--- Information given ---
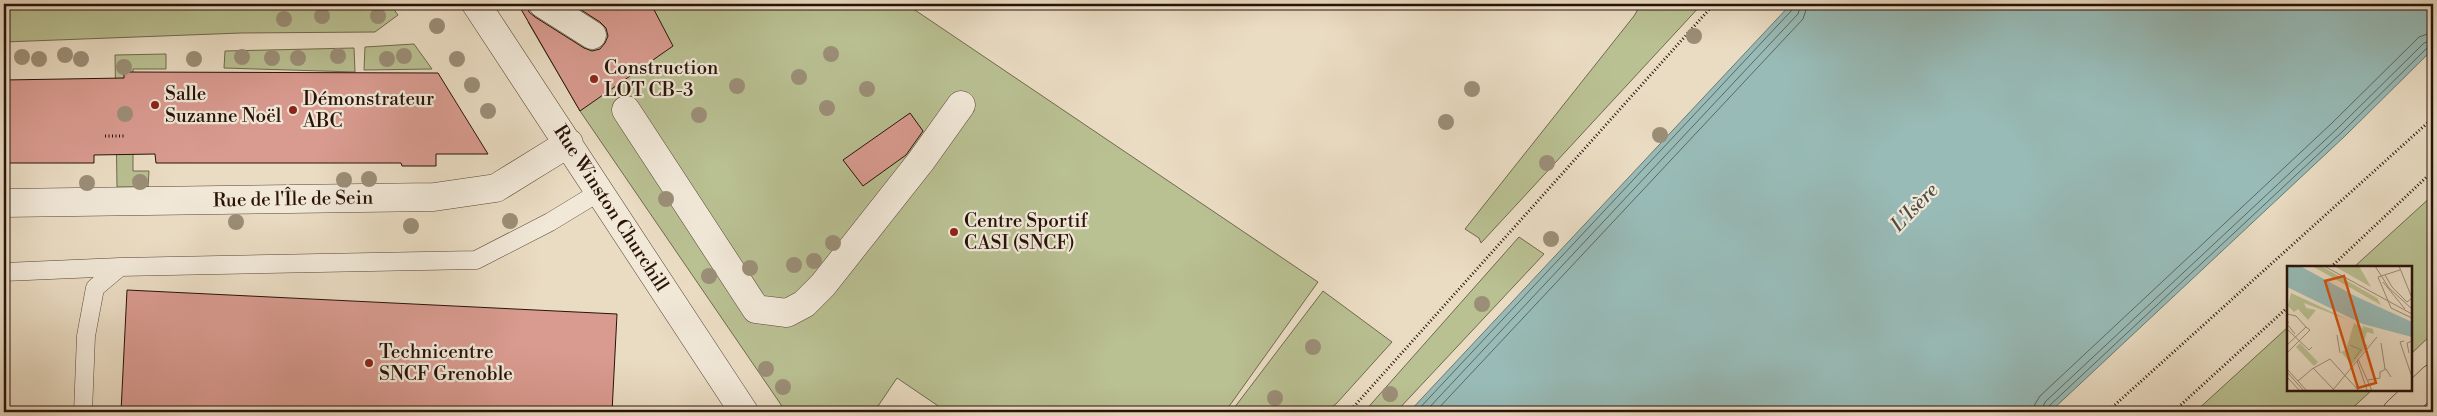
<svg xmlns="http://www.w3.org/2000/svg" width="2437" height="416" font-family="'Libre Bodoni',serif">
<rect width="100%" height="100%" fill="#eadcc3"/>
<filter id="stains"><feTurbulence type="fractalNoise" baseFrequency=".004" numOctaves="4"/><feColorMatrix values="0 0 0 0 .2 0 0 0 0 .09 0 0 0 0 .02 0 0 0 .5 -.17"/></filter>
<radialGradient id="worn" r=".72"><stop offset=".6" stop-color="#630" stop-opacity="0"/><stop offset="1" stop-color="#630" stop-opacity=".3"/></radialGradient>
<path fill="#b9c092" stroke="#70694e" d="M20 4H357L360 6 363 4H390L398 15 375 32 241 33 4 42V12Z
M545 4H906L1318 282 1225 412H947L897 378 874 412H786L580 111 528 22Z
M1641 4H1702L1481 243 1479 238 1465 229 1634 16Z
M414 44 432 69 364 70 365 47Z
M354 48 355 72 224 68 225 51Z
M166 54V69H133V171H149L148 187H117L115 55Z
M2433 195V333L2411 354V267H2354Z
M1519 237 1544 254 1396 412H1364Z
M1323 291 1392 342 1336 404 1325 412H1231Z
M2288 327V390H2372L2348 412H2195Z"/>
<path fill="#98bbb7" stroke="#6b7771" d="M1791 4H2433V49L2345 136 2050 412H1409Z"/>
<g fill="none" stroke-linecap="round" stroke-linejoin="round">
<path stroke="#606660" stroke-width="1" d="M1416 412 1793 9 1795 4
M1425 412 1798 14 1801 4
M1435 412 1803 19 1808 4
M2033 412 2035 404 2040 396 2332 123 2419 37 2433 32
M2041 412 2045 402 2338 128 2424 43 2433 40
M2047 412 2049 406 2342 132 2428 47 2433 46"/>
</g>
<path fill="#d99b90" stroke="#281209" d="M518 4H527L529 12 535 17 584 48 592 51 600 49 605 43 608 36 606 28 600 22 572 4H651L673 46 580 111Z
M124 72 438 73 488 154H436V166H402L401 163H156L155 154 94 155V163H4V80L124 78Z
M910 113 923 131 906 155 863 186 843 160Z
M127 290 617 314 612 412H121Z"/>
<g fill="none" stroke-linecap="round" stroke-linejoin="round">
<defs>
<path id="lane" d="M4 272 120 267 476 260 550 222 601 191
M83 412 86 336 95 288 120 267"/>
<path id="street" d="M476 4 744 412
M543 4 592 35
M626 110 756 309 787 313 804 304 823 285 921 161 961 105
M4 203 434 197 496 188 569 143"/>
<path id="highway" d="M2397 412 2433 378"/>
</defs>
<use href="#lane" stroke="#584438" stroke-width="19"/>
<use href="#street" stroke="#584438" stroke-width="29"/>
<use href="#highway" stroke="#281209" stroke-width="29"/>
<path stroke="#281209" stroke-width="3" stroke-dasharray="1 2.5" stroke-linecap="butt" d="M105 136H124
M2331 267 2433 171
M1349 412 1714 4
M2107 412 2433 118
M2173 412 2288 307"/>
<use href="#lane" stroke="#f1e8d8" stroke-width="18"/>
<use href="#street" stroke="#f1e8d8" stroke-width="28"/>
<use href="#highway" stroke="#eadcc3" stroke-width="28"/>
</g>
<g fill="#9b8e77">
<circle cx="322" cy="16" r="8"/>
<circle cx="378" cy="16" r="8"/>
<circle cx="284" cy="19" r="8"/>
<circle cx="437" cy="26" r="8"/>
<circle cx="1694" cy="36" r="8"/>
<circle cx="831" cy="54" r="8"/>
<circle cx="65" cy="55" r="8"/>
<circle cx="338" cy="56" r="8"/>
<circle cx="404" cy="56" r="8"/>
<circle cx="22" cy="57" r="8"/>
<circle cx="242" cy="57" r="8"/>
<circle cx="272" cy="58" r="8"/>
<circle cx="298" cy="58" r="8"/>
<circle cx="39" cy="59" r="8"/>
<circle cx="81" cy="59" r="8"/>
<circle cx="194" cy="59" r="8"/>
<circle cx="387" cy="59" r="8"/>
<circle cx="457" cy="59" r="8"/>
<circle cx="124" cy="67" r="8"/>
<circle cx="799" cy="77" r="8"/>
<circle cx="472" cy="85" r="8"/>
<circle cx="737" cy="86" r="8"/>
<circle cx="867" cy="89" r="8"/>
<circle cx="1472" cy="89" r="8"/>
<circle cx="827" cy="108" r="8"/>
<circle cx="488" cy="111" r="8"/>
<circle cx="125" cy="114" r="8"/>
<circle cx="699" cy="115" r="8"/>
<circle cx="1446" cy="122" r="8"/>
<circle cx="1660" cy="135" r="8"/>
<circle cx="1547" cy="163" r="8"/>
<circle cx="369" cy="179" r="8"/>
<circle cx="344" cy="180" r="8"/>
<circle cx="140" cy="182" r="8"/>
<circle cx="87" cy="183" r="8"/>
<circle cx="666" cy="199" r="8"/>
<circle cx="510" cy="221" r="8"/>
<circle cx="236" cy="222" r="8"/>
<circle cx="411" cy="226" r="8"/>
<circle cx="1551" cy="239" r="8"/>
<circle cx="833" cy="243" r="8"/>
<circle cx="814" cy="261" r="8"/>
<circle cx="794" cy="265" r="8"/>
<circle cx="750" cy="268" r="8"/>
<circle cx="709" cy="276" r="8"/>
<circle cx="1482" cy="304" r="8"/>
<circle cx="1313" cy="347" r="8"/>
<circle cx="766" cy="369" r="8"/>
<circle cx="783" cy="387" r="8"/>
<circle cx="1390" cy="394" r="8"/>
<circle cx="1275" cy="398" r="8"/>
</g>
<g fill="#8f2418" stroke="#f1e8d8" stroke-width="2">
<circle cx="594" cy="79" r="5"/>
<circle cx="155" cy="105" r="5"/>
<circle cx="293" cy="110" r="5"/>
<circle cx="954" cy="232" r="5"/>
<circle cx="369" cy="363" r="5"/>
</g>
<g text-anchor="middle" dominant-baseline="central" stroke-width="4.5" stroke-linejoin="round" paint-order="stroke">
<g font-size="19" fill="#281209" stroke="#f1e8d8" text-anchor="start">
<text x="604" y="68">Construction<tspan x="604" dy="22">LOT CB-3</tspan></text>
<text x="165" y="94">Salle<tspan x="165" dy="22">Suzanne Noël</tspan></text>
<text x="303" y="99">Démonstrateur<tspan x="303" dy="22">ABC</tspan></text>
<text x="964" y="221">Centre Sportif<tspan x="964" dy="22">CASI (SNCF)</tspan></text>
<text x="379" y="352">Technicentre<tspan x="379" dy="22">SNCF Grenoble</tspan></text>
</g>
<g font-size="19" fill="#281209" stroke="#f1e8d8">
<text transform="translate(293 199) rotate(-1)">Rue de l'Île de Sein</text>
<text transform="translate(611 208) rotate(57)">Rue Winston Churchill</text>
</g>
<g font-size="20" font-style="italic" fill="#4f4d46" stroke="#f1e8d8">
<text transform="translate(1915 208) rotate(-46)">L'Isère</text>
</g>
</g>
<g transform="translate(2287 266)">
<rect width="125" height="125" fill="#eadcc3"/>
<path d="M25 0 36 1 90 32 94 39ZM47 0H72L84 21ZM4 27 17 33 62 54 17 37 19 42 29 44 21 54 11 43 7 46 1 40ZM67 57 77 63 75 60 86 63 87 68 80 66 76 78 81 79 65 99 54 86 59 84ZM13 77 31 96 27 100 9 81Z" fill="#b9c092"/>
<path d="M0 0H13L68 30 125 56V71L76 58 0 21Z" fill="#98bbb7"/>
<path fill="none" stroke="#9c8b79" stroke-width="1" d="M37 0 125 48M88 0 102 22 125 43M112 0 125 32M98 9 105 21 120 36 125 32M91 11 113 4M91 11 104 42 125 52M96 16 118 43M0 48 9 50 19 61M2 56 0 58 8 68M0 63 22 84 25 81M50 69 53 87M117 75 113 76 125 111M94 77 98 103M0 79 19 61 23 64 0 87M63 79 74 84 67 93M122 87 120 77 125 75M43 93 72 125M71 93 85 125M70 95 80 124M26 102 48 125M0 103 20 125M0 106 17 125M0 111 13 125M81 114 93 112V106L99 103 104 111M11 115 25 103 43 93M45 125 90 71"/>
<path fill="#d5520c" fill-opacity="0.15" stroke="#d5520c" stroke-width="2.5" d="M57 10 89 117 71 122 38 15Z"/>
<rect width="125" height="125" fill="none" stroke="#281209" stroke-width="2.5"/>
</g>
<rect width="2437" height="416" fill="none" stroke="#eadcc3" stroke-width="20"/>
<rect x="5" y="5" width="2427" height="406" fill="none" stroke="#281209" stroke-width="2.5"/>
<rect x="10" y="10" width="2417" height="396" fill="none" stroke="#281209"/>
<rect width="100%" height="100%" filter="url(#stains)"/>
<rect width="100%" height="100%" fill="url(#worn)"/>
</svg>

--- Task prompt ---
Note each line above that holds "worn", then copy all of them.

--- Result for this task ---
<radialGradient id="worn" r=".72"><stop offset=".6" stop-color="#630" stop-opacity="0"/><stop offset="1" stop-color="#630" stop-opacity=".3"/></radialGradient>
<rect width="100%" height="100%" fill="url(#worn)"/>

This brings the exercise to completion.